Single by Natalia

from the album Back For More
- B-side: "Risin' remix"
- Released: 2004
- Recorded: 2004
- Genre: Pop/Gospel
- Length: 4:05
- Label: Sony BMG
- Songwriters: Janice Robinson, Portia Neeley Rolle & Sandy B'
- Producer: Steve Willaert

Natalia singles chronology
| "I Want You Back" (2004) | "Risin'" (2004) | "Fragile Not Broken" (2006) |

= Risin' =

Risin' is Natalia's fifth single that has been written by Janice Robinson and Portia Neeley Rolle. It was released in Belgium as the first single of her second album Back For More on August 9, 2004. On October 3, 2005 it was released in the Netherlands. The clip shows the concert of Natalia during Marktrock 2004, a large festival in Belgium, and some backstage scenes.
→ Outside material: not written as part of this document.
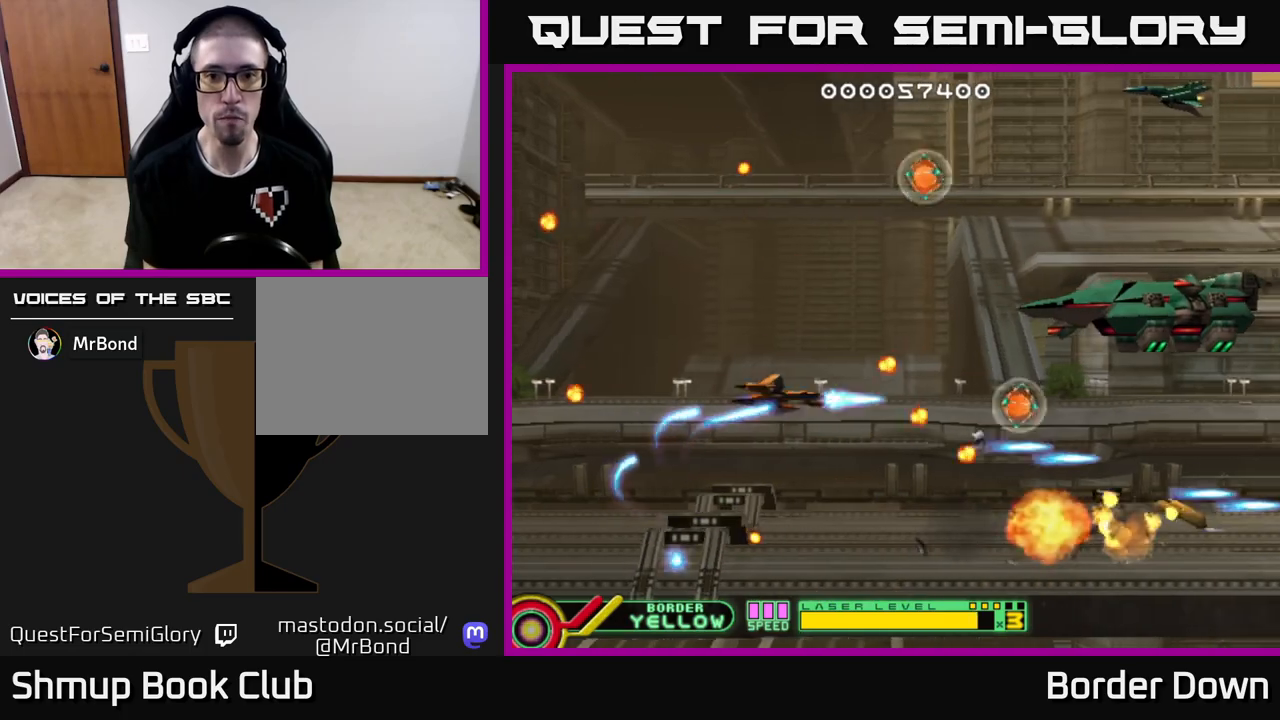
{"buttons": ["DPAD_UP"], "left_stick": "center", "right_stick": "center", "events": [[33, "A", "up"], [100, "A", "down"], [100, "DPAD_RIGHT", "down"], [183, "A", "up"], [250, "A", "down"], [333, "A", "up"], [400, "A", "down"], [400, "DPAD_RIGHT", "up"], [483, "A", "up"]]}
Risin' became a huge hit immediately. It won the "Tien Om Te Zien summer trophy", a music show, after being released 2 weeks. Natalia's previous single "I Want You Back" (which was released in May 2004) ended up second in the contest.

==Charts==

| Chart (2005) | Peak position |
|---|---|
| Belgium (Ultratop 50 Flanders) | 2 |

==Music video==

In the music video, Natalia performs on the mainstage of Marktrock in Leuven. She is also in the backstage preparing and giving signatures to fans.